Surge in Q4 Hacker AttacksVendor survey spots increase Some healthcare organizations saw a doubling in hacker attacks in the fourth quarter of 2009, according to a small study of customers of SecureWorks Inc., an Atlanta-based information security services company.
"From October through December of 2009, we blocked hundreds of SQL Injection and Butterfly/Mariposa Bot malware attacks launched at our healthcare clients," says Hunter King, a SecureWorks security researcher.
The study of 38 of the company's 82 healthcare clients found attempted attacks increased from an average of 6,500 per day per organization in the first nine months of last year to 13,400 per day in the fourth quarter, King says. The company did not see an increase in attacks during Q4 among the clients it surveyed in other industries.
If a computer is infected with the Butterfly malware, King says, it can be used to steal data stored in the computer's browser, including passwords; launch distributed denial of service attacks, spread via USB devices or peer-to-peer, and download additional malware onto the infected computer.
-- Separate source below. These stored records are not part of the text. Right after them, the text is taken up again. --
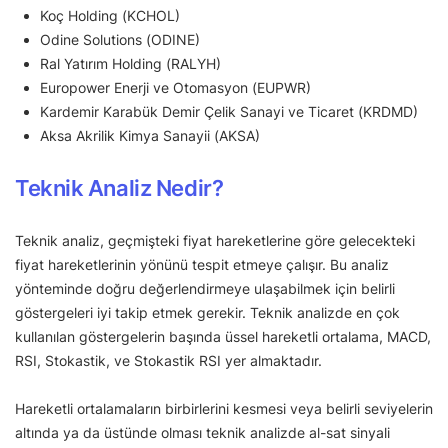
Koç Holding (KCHOL)
Odine Solutions (ODINE)
Ral Yatırım Holding (RALYH)
Europower Enerji ve Otomasyon (EUPWR)
Kardemir Karabük Demir Çelik Sanayi ve Ticaret (KRDMD)
Aksa Akrilik Kimya Sanayii (AKSA)
Teknik Analiz Nedir?
Teknik analiz, geçmişteki fiyat hareketlerine göre gelecekteki
fiyat hareketlerinin yönünü tespit etmeye çalışır. Bu analiz
yönteminde doğru değerlendirmeye ulaşabilmek için belirli
göstergeleri iyi takip etmek gerekir. Teknik analizde en çok
kullanılan göstergelerin başında üssel hareketli ortalama, MACD,
RSI, Stokastik, ve Stokastik RSI yer almaktadır.
Hareketli ortalamaların birbirlerini kesmesi veya belirli seviyelerin
altında ya da üstünde olması teknik analizde al-sat sinyali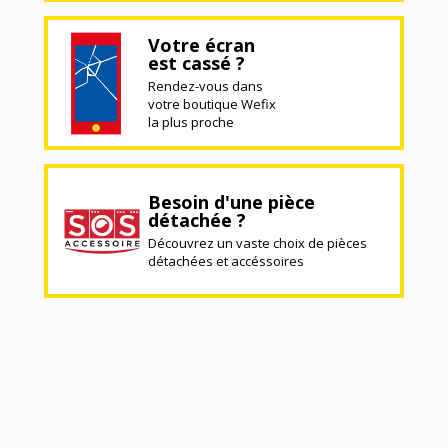
Votre écran
est cassé ?
Rendez-vous dans
votre boutique Wefix
la plus proche
Besoin d'une pièce
détachée ?
Découvrez un vaste choix de pièces
détachées et accéssoires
The SQL Injection attacks were launched at legitimate web sites to spread the Gumblar Trojan virus, King adds.
Healthcare as a target
Healthcare organizations are particularly vulnerable to hacker attacks because they store a wide variety of valuable patient data, ranging from Social Security numbers to billing addresses, says Beau Woods, a solutions architect with SecureWorks. "The black market is an economy," he notes. "The more a hacker can get out of an attack, the better."
But Woods is uncertain why the surge of attacks occurred in the fourth quarter. He warned, however, that more hackers appear to be attempting to steal health insurance-related information as part of medical identity theft efforts.
Healthcare organizations participating in the study include hospitals, delivery systems, health insurers and others.